No explicit support for --mm:refc

This package is only validated for the ARC/ORC memory management strategies (--mm:arc and --mm:orc respectively).

If you are not familiar with those flags, check out the nim compiler docs.

No support for --mm:orc when using -d:butlerLoony

See the associated context in the LoonyQueue project

Must use -d:useMalloc

Due to memory issues that occurred while running some stress-tests it is currently discouraged to use nim's default memory allocator. Use malloc with -d:useMalloc instead.

See nim-lang issue#22510 for more context.

Using ref type messages with -d:butlerThreading is not guaranteed to be thread-safe

threading/channels require a message be isolateable before sending it. This is to guarantee that the sending thread no longer accesses the memory of the message after its memory ownership was moved to another thread. You risk segfaults if you do.

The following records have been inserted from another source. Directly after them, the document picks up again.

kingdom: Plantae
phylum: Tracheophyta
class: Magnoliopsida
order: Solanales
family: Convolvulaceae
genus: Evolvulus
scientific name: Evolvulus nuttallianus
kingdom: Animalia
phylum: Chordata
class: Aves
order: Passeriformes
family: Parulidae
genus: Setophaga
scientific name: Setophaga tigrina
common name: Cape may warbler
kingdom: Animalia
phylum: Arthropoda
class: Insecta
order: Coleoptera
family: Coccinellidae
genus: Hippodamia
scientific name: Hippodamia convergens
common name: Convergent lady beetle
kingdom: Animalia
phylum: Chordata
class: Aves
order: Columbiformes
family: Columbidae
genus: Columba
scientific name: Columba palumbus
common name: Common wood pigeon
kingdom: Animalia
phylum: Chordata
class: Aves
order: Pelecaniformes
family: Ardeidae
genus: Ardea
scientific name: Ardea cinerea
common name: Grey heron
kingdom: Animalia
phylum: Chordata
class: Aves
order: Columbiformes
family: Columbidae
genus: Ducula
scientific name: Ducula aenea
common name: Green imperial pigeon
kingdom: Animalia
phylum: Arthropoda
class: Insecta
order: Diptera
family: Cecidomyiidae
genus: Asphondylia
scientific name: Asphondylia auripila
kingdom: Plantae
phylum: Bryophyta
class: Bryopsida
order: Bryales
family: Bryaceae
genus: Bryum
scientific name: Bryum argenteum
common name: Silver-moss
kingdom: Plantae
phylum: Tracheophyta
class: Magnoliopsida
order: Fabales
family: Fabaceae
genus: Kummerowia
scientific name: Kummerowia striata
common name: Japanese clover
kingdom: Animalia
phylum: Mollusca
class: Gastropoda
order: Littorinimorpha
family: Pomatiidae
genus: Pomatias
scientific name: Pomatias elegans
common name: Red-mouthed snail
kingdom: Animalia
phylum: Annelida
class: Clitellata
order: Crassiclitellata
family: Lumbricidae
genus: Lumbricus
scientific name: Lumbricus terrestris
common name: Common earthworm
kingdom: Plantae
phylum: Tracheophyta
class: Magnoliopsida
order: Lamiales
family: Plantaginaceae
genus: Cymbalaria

However, ref-types can not be properly isolated when users pass them into the various sending procs, as the compiler can not reason about whether the user still has references to that data somewhere and may access it.

There are currently no mechanisms to do anything about this, so ThreadButler disables those isolation checks. The burden is therefore on you, the user. You must ensure to never acccess a message's memory after you pass it to any of ThreadButler's sending procs. If you do, even if it works, don't. It is undefined behaviour and will cause segfaults eventually, if only because you upgraded the nim version to the next patch version.

Having logging enabled is not datarace-safe

Currently logging inside the package is done through chronicles, which so far appears to not be free of data-races based on current tests with thread-sanitizers. Disable it as per their docs if you want to have the safety.